> _PROBLEMS TO WORK ON_:
1. Using the news report below on Thailand's refusal of peace talks, decide whether each statement agrees with it. Answer yes or no and quote the words that decide it. (a) The car bomb at the Lee Garden Hotel killed three people. (b) The report names Yutthasak Sasiprapa as Thailand's army chief. (c) The insurgents are thought to belong to a global jihad movement.
2. Translate this sentence from the news report below on Thailand's refusal of peace talks into Spanish: "There have been near-daily bomb or gun attacks targeting both soldiers and civilians, Buddhists and Muslims."
* Start EXTRACTED TEXT *
No peace talks with militants: Thailand

No peace talks with militants: Thailand Bangkok: Thai government has ruled out peace talks with alleged Islamic militants in the country's restive south following last weekend's bomb attacks.

Holding dialogue with one Muslim insurgent group could prompt retaliatory attacks by others as a show of strength, Deputy Prime Minister Yutthasak Sasiprapa said.

"I want to insist that the government has no policy to get involved in peace talks," said Yutthasak, a military general who oversees national security.

Suspected Islamic militants had set off a series of car bombs on Saturday killing 15 people and wounding hundreds. In Yala town, twin blasts claimed 12 lives and wounded more than 100 while a car bomb at Lee Garden Hotel killed three people and injured more than 400.

The hotel, in the city of Hat Yai, bordering Malaysia, is popular among foreigners especially from Malaysia and Singapore.

The attacks marked an apparent escalation of a shadow insurgency, without any outright demands, claiming thousands of lives since 2004.

There have been near-daily bomb or gun attacks targeting both soldiers and civilians, Buddhists and Muslims.

Thailand's army chief General Prayut Chan-O-Cha said more than 3,000 Muslim militants were involved in the violence.

The insurgents are not thought to be part of a global jihad movement but are instead rebelling against a long history of perceived discrimination against ethnic-Malay Muslims by successive Thai governments, Bangkok Post said.
* End EXTRACTED TEXT *
* Start DATASET ROWS *
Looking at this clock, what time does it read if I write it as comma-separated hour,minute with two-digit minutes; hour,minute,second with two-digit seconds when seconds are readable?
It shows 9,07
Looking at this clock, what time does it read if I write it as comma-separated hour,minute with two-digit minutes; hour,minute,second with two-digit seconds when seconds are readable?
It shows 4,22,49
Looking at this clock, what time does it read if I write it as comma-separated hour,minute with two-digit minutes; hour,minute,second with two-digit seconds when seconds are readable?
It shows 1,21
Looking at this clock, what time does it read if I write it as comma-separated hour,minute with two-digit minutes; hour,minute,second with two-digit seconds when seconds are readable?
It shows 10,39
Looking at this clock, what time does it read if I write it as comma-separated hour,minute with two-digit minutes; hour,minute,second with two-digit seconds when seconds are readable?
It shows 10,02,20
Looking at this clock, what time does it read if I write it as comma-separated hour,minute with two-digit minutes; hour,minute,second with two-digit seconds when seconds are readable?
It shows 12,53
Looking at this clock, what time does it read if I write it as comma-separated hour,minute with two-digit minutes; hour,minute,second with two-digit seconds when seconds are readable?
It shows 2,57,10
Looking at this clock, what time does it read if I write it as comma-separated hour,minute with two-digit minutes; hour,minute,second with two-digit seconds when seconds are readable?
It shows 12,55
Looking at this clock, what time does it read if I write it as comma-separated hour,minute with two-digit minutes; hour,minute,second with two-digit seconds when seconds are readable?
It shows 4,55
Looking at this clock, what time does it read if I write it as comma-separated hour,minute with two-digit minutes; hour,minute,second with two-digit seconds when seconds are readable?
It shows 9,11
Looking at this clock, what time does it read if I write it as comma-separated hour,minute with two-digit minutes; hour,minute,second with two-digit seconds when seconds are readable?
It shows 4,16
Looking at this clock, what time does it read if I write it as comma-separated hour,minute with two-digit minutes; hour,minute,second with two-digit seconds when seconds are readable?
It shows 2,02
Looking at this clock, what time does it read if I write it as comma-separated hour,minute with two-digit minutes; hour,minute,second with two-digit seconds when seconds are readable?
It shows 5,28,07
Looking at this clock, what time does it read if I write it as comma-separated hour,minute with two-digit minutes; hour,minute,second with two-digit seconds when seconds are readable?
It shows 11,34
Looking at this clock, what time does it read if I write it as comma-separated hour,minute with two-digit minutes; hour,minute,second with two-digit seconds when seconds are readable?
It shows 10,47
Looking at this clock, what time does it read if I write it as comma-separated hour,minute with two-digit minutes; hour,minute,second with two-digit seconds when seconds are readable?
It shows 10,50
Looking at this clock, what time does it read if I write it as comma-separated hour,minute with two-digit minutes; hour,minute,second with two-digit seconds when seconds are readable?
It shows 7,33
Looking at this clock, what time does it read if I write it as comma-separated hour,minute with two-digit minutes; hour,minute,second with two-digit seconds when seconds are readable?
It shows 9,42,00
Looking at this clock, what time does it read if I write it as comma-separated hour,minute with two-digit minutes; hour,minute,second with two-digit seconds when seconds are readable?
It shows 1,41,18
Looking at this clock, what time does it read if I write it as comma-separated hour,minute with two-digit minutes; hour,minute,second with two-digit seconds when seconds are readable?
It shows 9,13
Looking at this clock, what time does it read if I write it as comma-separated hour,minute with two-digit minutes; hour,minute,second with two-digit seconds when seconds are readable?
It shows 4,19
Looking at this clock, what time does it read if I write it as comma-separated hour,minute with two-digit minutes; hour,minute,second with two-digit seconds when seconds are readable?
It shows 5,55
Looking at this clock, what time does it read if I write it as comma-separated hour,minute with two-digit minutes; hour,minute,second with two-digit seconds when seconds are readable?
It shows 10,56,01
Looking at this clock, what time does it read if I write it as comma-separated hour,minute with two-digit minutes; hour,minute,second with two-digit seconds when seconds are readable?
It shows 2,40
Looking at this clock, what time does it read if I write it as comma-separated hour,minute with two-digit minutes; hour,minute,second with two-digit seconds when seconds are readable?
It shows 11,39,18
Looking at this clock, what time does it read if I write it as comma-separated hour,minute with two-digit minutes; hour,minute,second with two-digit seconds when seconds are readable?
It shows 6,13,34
* End DATASET ROWS *
> _PER-TASK OUTPUTS_:
1.
(a) Yes: "a car bomb at Lee Garden Hotel killed three people and injured more than 400."
(b) No: "Thailand's army chief General Prayut Chan-O-Cha"
(c) No: "The insurgents are not thought to be part of a global jihad movement"

2. Ha habido ataques con bombas o armas de fuego casi a diario dirigidos tanto contra soldados como contra civiles, tanto budistas como musulmanes.